> 本文抜粋
┌──
可能性 ある 島 の

芸術鑑賞の備忘録

展覧会 淺井裕介個展『なんか/食わせろ』

展覧会『淺井裕介個展「なんか/食わせろ」』を鑑賞しての備忘録
ANOMALYにて、2020年3月7日~4月4日。

制作地の土を用いた絵画などで知られる淺井裕介の個展。

作者が「土と水と血と脂」と題した文章を展覧会に寄せている。滞在先で絵具として用いる土を手に入れる際、「スコップ越しにざっくりと手に伝わる感触、指で挟みすり潰すと指先に伝わるザラザラとした感触」を味わうことを、制作への足掛かりとしているという。例えば、植物の根っこの表現に土を掘り出す感覚を、絵具の粒状感に「ザラザラとした感触」を鑑賞者も感じられる。作品に時折現れる目と手とを組み合わせた図像も、視覚と同等に(あるいはそれ以上に)触覚を伝えようという作者の意図を汲むことができる。あまりに視覚に偏重した社会に対してアーティストは危険を察知していて、それが自然と表現に組み込まれるようだ(例えば《盲目の爆弾、コウモリの方法》の竹内公太はその典型)。
└──
本文のうち『作者が「土と水と血と脂」と題した文章』で始まる段落を、主な事実を残したまま箇条書きに書き改めなさい。 本文に書かれている内容だけを手がかりにすること。

> 提供データ
┌──
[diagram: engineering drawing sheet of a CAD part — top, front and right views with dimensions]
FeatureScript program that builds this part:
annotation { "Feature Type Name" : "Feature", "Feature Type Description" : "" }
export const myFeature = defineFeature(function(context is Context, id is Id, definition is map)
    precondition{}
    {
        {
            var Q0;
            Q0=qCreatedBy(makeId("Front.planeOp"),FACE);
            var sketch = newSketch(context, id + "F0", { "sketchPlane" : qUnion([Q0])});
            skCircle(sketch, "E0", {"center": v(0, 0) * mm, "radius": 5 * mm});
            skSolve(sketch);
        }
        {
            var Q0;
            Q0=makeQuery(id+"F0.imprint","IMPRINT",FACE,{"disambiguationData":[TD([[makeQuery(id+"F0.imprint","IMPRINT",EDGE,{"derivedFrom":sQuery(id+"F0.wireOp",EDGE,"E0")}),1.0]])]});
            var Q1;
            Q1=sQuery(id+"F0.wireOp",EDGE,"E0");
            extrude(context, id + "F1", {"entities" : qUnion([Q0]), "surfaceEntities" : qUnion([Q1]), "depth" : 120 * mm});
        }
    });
└──
> 解答
- 作者は「土と水と血と脂」と題した文章を展覧会に寄せている。
- 滞在先で絵具に使う土を手に入れるとき、スコップ越しに手に伝わる感触や、指ですり潰したときのザラザラとした感触を味わうことが、制作への足掛かりになっている。
- 鑑賞者も、植物の根っこの表現からは土を掘り出す感覚を、絵具の粒状感からは「ザラザラとした感触」を感じ取れる。
- 作品に時折現れる目と手を組み合わせた図像からは、視覚と同等に(あるいはそれ以上に)触覚を伝えようとする作者の意図がうかがえる。
- アーティストは視覚に偏りすぎた社会に危険を察知しており、それが自然と表現に組み込まれるようだ。《盲目の爆弾、コウモリの方法》の竹内公太はその典型である。